The EFF wrote in its lawsuit, “Using this shadow network of surveillance devices, defendants have acquired and continue to acquire the content of a significant portion of the phone calls, e-mails, instant messages, text messages, web communications and other communications, both international and domestic, of practically every American who uses the phone system or the internet.”

Who else is stealing your privacy and your identity? Lax security threatens to crash the cyber ecosystem. Identity Theft Resource Center (ITRC) reports 342 identity theft breaches and 13,160,647 exposed records in 2009 alone. ITRC does not count stolen encrypted records as data exposure and their breach database only includes what they consider previously published records from credible and reliable sources. (Link)

41.8% of the breaches happened within the business sector, making business the highest percent of breaches but not the highest number of records compromised. The dubious honor of most exposed records belongs to the medical and healthcare industry. Running totals for this year include top offenders in each category:

• The Medical/Healthcare industry has had 41 breaches that compromised 8,694,040 records. Virginia Department of Health Professionals was the top offender in this category so far in 2009 with a whopping 8,257,378 exposed records.
• The Business sector has had 143 breaches that exposed 886,889 records. Network Solutions recently publicized breach leaked 573,928 records.
• The Banking/Credit/Financial industry has had 45 breaches to crack 25,082 records. Top offender in this industry is reported as an “unknown” payment processing gateway where 19,000 records were stolen.
• The Government/Military has reported 64 breaches and that revealed 3,102,636 records. 1,000,000 records were exposed by top offender Oklahoma Department of Human Services. This is not the first time Oklahoma has suffered from a deficiency of common sense and bad coding. The Oklahoma Department of Corrections leaked tens of thousands of social security numbers and other sensitive data in 2008. Second place in the WTF were you thinking awards goes to Arkansas Department of Information Services where 807,000 records were compromised. In comparison, Virginia Prescription Monitoring Program leaked a mere 531,400 records.
• Educational institutes report 48 breaches for 437,500 records now in the hands of cyber-criminals. 160,000 of those records were stolen from the University of California – Berkley.

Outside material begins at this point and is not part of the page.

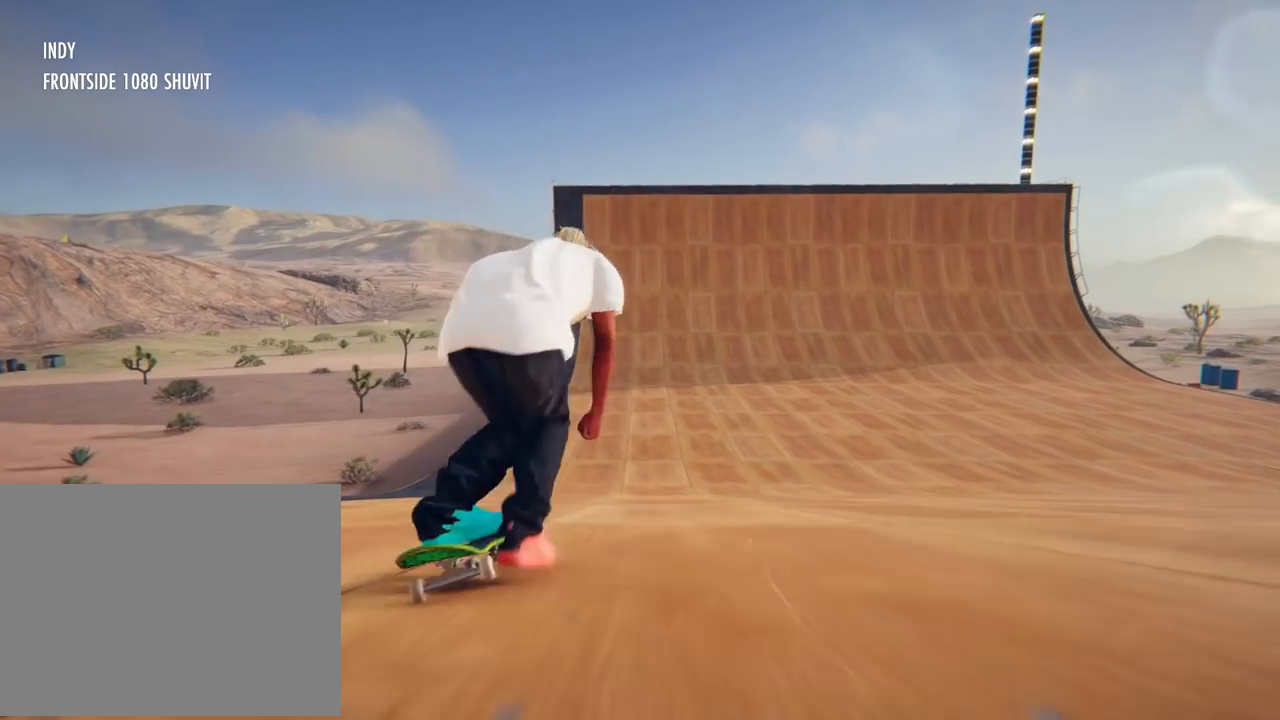
Gameplay with a controller (Xbox layout); each line is a JSON object with the inputs held at the frame after it. "events" lists button and stick changes between this image and that frame as [ms after this image, input, new state], when the widget could be followed in between. Not read: DPAD_DOWN DPAD_LEFT DPAD_RIGHT L3 R3.
{"buttons": ["A"], "left_stick": "center", "right_stick": "center", "events": []}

Forensics teams analyzed how these breaches were accomplished. According to the 2009 Verizon Business Data Breach Investigations, only 1/3 of the thefts were publicly disclosed. Hacking is the attack method of choice by data thieves. Top level threat categories include:

Note: The sum of the percentages exceed 100 as several breaches fit into multiple categories.

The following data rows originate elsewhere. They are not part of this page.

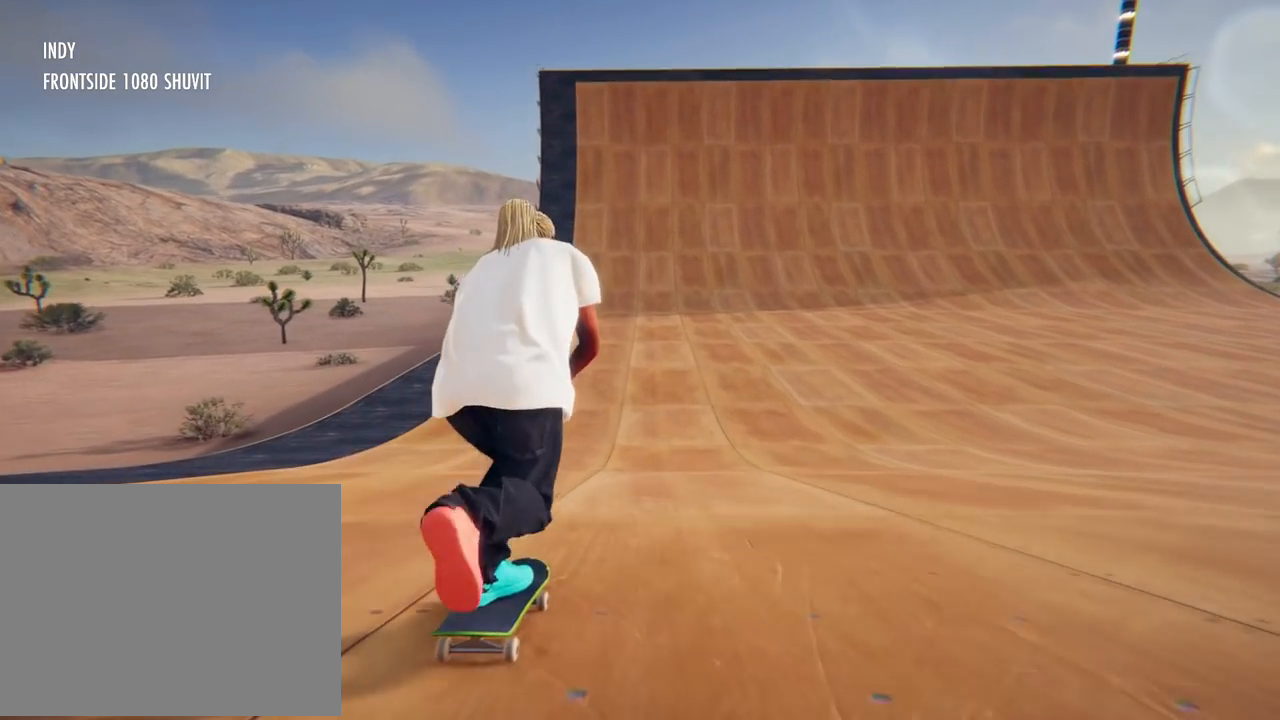
{"buttons": ["A"], "left_stick": "center", "right_stick": "center", "events": [[301, "left_stick", "right"], [367, "left_stick", "center"]]}
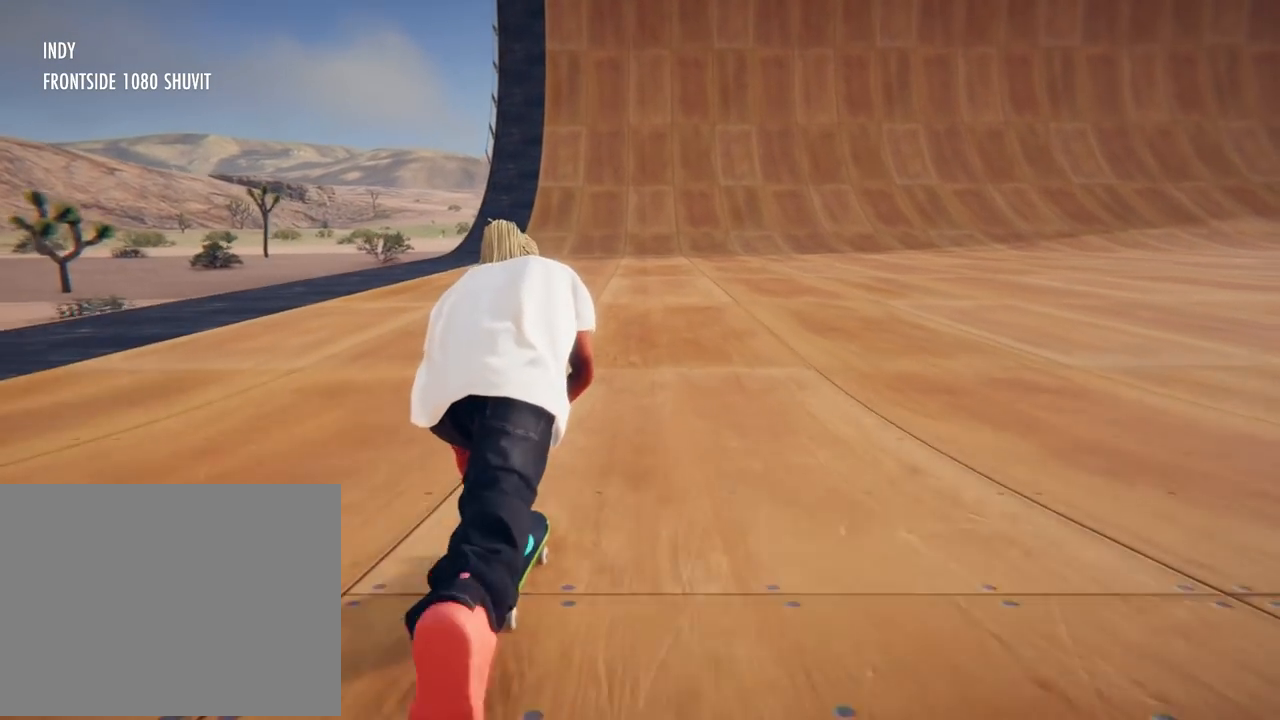
{"buttons": ["A"], "left_stick": "center", "right_stick": "center", "events": []}
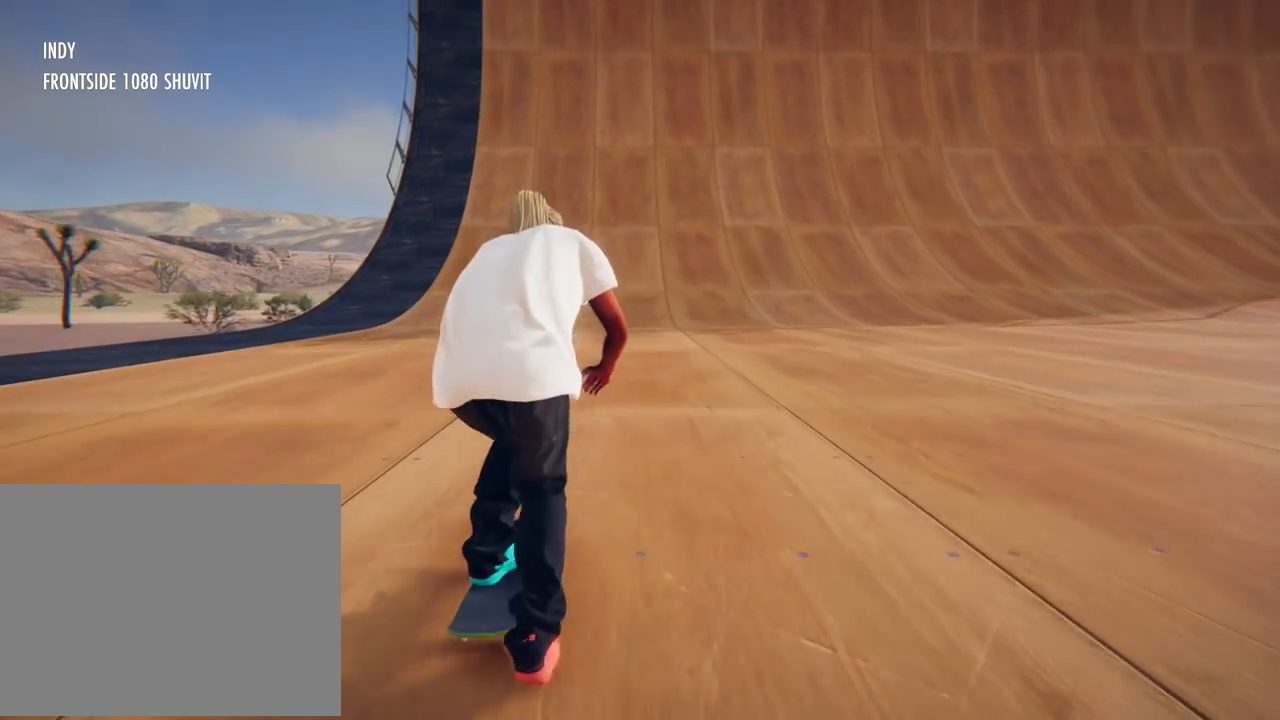
{"buttons": ["A"], "left_stick": "center", "right_stick": "center", "events": []}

The hacking breaches recorded were again broken down into several categories. The following chart represents the number of hacking breaches in each of the categories, last year:

The best bet to protect your privacy might be darknets, but some brilliant yet malicious soul may soon move beyond that security. Encrypt your data, don’t drink and drive a keyboard, and think before you click. Even if you are careful and wise, the people with whom you do business can leave themselves vulnerable to cyber thieves who will exploit any available weaknesses. Privacy is an endangered entity in the networked frontier where we work and play.